Weird stuff like Twin Peaks does much the same thing for me: it turns the sense-making drive against itself, leaving us with a particular sort of aesthetic bliss (not that Twin Peaks can't also be disturbing, but in those cases it's still pleasurable in the same way that horror movies are). Like anyone else, I go through my life constantly trying to make sense of things: the 2016 US election, why we can't all just get along, why weed wackers have to be so loud, how people can like kale so much, etc.
But Twin Peaks and other weird stuff reminds us that the universe is bigger, older, and far weirder than us. Some part of it will probably always elude the grasp of our sense-making abilities. And that's okay. It's even something to celebrate. Imagine how boring life would be if you had already made sense of everything!

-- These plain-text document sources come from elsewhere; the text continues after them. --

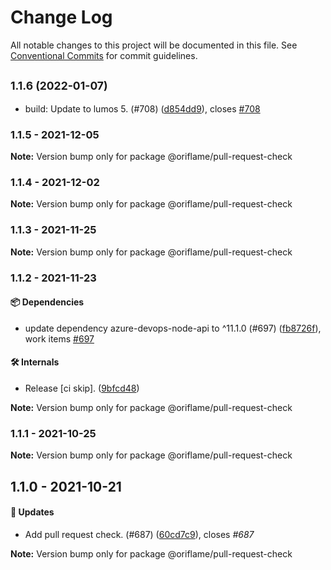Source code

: # Change Log

All notable changes to this project will be documented in this file.
See [Conventional Commits](https://conventionalcommits.org) for commit guidelines.

## <small>1.1.6 (2022-01-07)</small>

* build: Update to lumos 5. (#708) ([d854dd9](https://github.com/Oriflame/conventional-changelog-tools/commit/d854dd9)), closes [#708](https://github.com/Oriflame/conventional-changelog-tools/issues/708)





### 1.1.5 - 2021-12-05

**Note:** Version bump only for package @oriflame/pull-request-check





### 1.1.4 - 2021-12-02

**Note:** Version bump only for package @oriflame/pull-request-check





### 1.1.3 - 2021-11-25

**Note:** Version bump only for package @oriflame/pull-request-check





### 1.1.2 - 2021-11-23

#### 📦 Dependencies

- update dependency azure-devops-node-api to ^11.1.0 (#697) ([fb8726f](https://github.com/Oriflame/conventional-changelog-tools/commit/fb8726fcdc49aa217cdf850db259bfbd5a8a9762)), work items [#697](https://github.com/Oriflame/conventional-changelog-tools/issues/697)

#### 🛠 Internals

- Release [ci skip]. ([9bfcd48](https://github.com/Oriflame/conventional-changelog-tools/commit/9bfcd48744a06bd26f3077e951be54dc67ca1e66))

**Note:** Version bump only for package @oriflame/pull-request-check





### 1.1.1 - 2021-10-25

**Note:** Version bump only for package @oriflame/pull-request-check





## 1.1.0 - 2021-10-21

#### 🚀 Updates

- Add pull request check. (#687) ([60cd7c9](https://github.com/Oriflame/conventional-changelog-tools/commit/60cd7c9d1df56adf6bd4b87901f0b6fd39d44e01)), closes  _#687_

**Note:** Version bump only for package @oriflame/pull-request-check
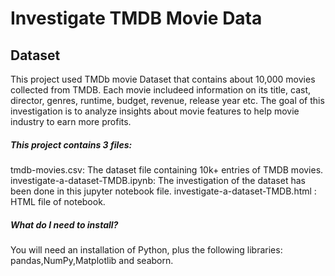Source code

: # Investigate TMDB Movie Data


## Dataset

This project used TMDb movie Dataset that contains about 10,000 movies collected from TMDB. Each movie includeed information on its title, cast, director, genres, runtime, budget, revenue, release year etc. 
The goal of this investigation is to analyze insights about movie features to help movie industry to earn more profits.
 
 
##### This project contains 3 files:

tmdb-movies.csv: The dataset file containing 10k+ entries of TMDB movies.
investigate-a-dataset-TMDB.ipynb: The investigation of the dataset has been done in this jupyter notebook file.
investigate-a-dataset-TMDB.html :  HTML file of notebook.


##### What do I need to install?
You will need an installation of Python, plus the following libraries: pandas,NumPy,Matplotlib and seaborn. 
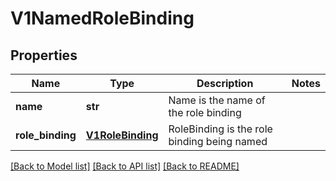 # V1NamedRoleBinding

## Properties
Name | Type | Description | Notes
------------ | ------------- | ------------- | -------------
**name** | **str** | Name is the name of the role binding | 
**role_binding** | [**V1RoleBinding**](V1RoleBinding.md) | RoleBinding is the role binding being named | 

[[Back to Model list]](../README.md#documentation-for-models) [[Back to API list]](../README.md#documentation-for-api-endpoints) [[Back to README]](../README.md)


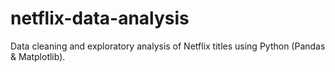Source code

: # netflix-data-analysis
Data cleaning and exploratory analysis of Netflix titles using Python (Pandas &amp; Matplotlib).
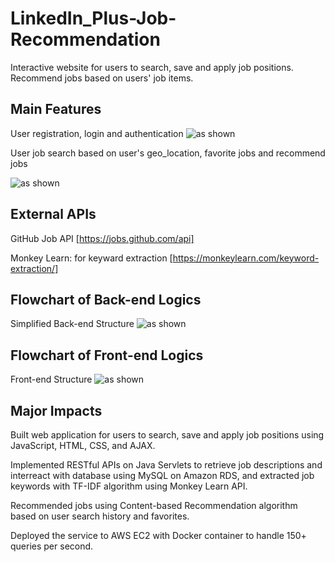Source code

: # LinkedIn_Plus-Job-Recommendation
Interactive website for users to search, save and apply job positions.
Recommend jobs based on users'  job items.

## Main Features
User registration, login and authentication
![as shown](https://github.com/OkayLetsrock/requiredPNGs/blob/main/misc/registration%20UI.png)

User job search based on user's geo_location, favorite jobs and recommend jobs

![as shown](https://github.com/OkayLetsrock/requiredPNGs/blob/main/misc/Job%20Recommendation.png)

## External APIs
GitHub Job API [https://jobs.github.com/api]

Monkey Learn: for keyward extraction [https://monkeylearn.com/keyword-extraction/]

## Flowchart of Back-end Logics
Simplified Back-end Structure
![as shown](https://github.com/OkayLetsrock/requiredPNGs/blob/main/misc/back%20end.png)

## Flowchart of Front-end Logics
Front-end Structure
![as shown](https://github.com/OkayLetsrock/requiredPNGs/blob/main/misc/front%20end%20logics.png)

## Major Impacts
Built web application for users to search, save and apply job positions using JavaScript, HTML, CSS, and AJAX.

Implemented RESTful APIs on Java Servlets to retrieve job descriptions and interreact with database using MySQL on Amazon RDS, and extracted job keywords with TF-IDF algorithm using Monkey Learn API.

Recommended jobs using Content-based Recommendation algorithm based on user search history and favorites.

Deployed the service to AWS EC2 with Docker container to handle 150+ queries per second.
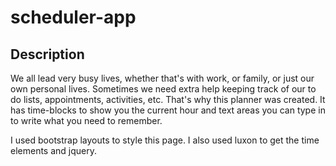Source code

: # scheduler-app

## Description

We all lead very busy lives, whether that's with work, or family, or just our own personal lives. Sometimes we need extra help keeping track of our to do lists, appointments, activities, etc. That's why this planner was created. It has time-blocks to show you the current hour and text areas you can type in to write what you need to remember. 

I used bootstrap layouts to style this page. I also used luxon to get the time elements and jquery. 
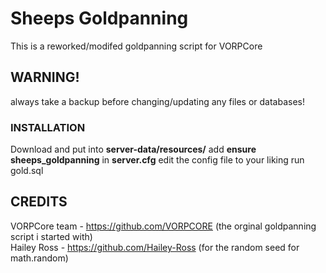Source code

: # Sheeps Goldpanning 
This is a reworked/modifed goldpanning script for VORPCore

## **WARNING!**  
always take a backup before changing/updating any files or databases!

### **INSTALLATION**    
Download and put into **server-data/resources/**
add **ensure sheeps_goldpanning** in **server.cfg**
edit the config file to your liking
run gold.sql


## **CREDITS**
VORPCore team - https://github.com/VORPCORE (the orginal goldpanning script i started with)  
Hailey Ross - https://github.com/Hailey-Ross (for the random seed for math.random)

Weirdness brings a double pleasure: it allows your sense-making mind to relax while at the same time opening your mind to novel experiences.
The Comedy of Explanation
Of course, many people try to explain Twin Peaks. Maybe they'll succeed. More power to them. Maybe David Lynch understands what he's doing. I can't say.
But for my part, the fact that Twin Peaks can't be explained is the whole point.
I think it's kind of funny when people try to explain weirdness or other forms of deliberate ambiguity (like the ending of Inception). It reminds me, perhaps, of the comedy of a species of primates on the third planet of an unremarkable star having the hubris to think they know much of anything about the universe. I'm not saying we shouldn't try to know some stuff. By all means we should. Knowledge is cool. But maybe we need a little weirdness like Twin Peaks to remind us of our limitations -- and how lucky we are to have them.